Юля, не вынимая ладоней из лужи, повернула к нам зарумянившееся смущённое лицо, мягко произнесла:
- А жалко, что всё кончилось: выпускной, школа. Да, Оксана Викторовна?
И я, обалдевшая от непривычного выражения на её лице, хрипло выдохнула:
- Очень жаль, Юля.
Невидимый, неслышимый, но чутко улавливаемый сигнал прозвучал. Тишина вспорхнула к небу, как стая перепуганных голубей. Мои гаврики зашебуршились, пересмеиваясь, загомонили. Среди общего шума резанула слух громкая язвительная реплика Ромки Гордеева:
- Ну, ты даёшь, Красовская! В луже руки мыть!
Красовская пожала плечами, среагировала беззлобно:
- Вода дождевая, чистая и тёплая. Сам попробуй.
- Что я, дурак? - отозвался Ромка, морща короткий нос.
Аня Рагозина, уважаемый в классе человек, отодвинула монументального Гордеева, шагнула к Юле. Точно так же подтянула подол и присела, сунула руки в лужу. Широкой души человек, Аня Рагозина, щедрой души, легко, не задумываясь, пришла на выручку своей многолетней врагине.
- Ой, действительно тёплая. Классная вода. Зря ты, Ром, выступаешь.
Только ночным оголтело-праздничным бдением я могла объяснить себе дальнейшее. На глазах у изумлённых взрослых, галдя и толкаясь, парадно разряженные юнцы и юницы ринулись к луже щупать воду.
Не красивыми словами и действиями, не осознанием значительности момента, странным и смешным образом закончился выпускной бал моего первого класса - мытьём рук в луже перед школьным крыльцом. Один Коган усмотрел в сём действии некий намёк.

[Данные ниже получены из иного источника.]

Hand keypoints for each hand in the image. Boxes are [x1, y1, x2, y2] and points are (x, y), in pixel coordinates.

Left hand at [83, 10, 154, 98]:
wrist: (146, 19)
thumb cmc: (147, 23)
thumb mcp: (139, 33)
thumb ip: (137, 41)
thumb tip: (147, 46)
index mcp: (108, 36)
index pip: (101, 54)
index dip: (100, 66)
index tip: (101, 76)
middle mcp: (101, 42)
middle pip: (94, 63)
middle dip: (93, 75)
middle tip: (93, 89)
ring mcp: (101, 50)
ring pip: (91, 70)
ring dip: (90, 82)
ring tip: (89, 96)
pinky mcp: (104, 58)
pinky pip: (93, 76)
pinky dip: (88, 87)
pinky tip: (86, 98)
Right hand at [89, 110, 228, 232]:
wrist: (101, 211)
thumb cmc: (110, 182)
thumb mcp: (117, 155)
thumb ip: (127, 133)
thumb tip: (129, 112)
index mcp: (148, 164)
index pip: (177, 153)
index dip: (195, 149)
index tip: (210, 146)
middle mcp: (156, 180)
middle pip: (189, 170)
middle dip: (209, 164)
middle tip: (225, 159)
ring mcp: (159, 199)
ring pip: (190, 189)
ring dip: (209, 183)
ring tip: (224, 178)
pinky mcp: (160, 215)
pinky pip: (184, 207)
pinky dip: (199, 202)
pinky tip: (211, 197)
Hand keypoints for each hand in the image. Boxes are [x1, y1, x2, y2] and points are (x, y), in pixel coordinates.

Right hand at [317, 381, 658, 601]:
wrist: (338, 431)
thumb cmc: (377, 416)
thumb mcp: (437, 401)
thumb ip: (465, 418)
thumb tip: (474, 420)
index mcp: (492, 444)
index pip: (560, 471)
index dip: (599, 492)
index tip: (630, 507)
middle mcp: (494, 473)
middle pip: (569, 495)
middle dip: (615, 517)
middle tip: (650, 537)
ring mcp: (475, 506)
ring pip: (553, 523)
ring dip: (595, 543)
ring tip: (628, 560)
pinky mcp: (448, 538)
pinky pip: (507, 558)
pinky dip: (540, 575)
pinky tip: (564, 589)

- Весь класс у вас Понтии Пилаты, - заметил он мне с ухмылкой.
- Э-э, бросьте, Леонид Борисович, - вяло отмахнулась я. Хотелось домой, хотелось, пусть ненадолго, забыть горечь расставания с детьми, хотелось лечь в постель и спать, спать, спать, излечиваясь от перманентной усталости. Спать как можно дольше. А он мне историко-легендарные параллели проводит, заумь навязывает. Однако, фантазия, спровоцированная замечанием Когана, услужливо обрядила детишек в белые плащи с кровавым подбоем. Фу-у-у... гадость какая. Домой, спать.
За праздниками, даже очень печальными, до крайности огорчительными, всегда наступают будни. Как правило, рабочие будни. Работа же лучше всего лечит многие печали.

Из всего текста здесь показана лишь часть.